In 2018–19, there were 89,400 agricultural businesses with an Estimated Value of Agricultural Operations (EVAO) of $40,000 or greater in Australia. There were an estimated 57,300 broadacre and dairy farm businesses in 2018–19. Of these, 36%  were classified as beef industry farms, 19% sheep industry farms, 14% wheat and other crops industry farms, 14% mixed livestock-crops industry farms, 10% dairy industry farms, and 8% sheep-beef industry farms. For broadacre farms, the biggest changes to the farm population since 1978–79 have been a decline in the total number of farms, a decline in the share of mixed livestock-crops farm businesses and an increase in the share of beef industry farm businesses.

Risk and Variability

Australian agricultural producers manage significant variability, including a highly variable climate and volatile commodity prices. These factors generate substantial variation in farm output, greater than that experienced by farmers in most other countries and greater than that experienced by business owners in other sectors of the Australian economy. Australian farmers have a number of effective strategies for managing risk, including maintaining relatively high levels of equity, liquid assets and borrowing capacity, using inputs conservatively, diversifying across enterprises and locations and earning off-farm income.
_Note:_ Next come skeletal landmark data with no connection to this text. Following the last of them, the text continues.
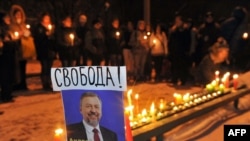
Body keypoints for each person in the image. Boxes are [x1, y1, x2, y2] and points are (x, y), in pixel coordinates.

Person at [9, 4, 32, 90]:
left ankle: (23, 84)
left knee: (23, 67)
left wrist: (26, 33)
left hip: (24, 49)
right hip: (16, 49)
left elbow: (28, 34)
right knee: (16, 68)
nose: (19, 16)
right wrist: (18, 35)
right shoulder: (12, 25)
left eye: (20, 15)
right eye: (17, 15)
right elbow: (12, 35)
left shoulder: (23, 25)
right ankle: (16, 84)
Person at [33, 12, 56, 90]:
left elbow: (54, 38)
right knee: (44, 67)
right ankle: (45, 83)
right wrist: (45, 35)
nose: (47, 20)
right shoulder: (39, 27)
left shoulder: (51, 27)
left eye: (48, 18)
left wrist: (51, 35)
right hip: (43, 50)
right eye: (46, 18)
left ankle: (49, 82)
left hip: (50, 50)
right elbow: (38, 39)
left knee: (49, 67)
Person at [0, 11, 19, 102]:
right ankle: (5, 94)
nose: (8, 19)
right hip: (4, 54)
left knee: (9, 74)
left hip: (10, 53)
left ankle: (8, 93)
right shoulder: (2, 28)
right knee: (5, 75)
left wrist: (14, 39)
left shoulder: (8, 28)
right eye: (6, 18)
Well-managed farms are better prepared for droughts and other risks, such as global price shocks, and not all farmers in regions affected by drought experience economic or financial hardship. For example, over the past 20 years an average of 50% of broadacre farms generated more than $50,000 (in real terms) in farm cash income in a given year. But this proportion varied substantially with seasonal conditions and prices. In the 2006–07 drought year, just 33% of farms generated more than $50,000 income, whereas 52% of farms managed to do so in the 2019–20 drought year.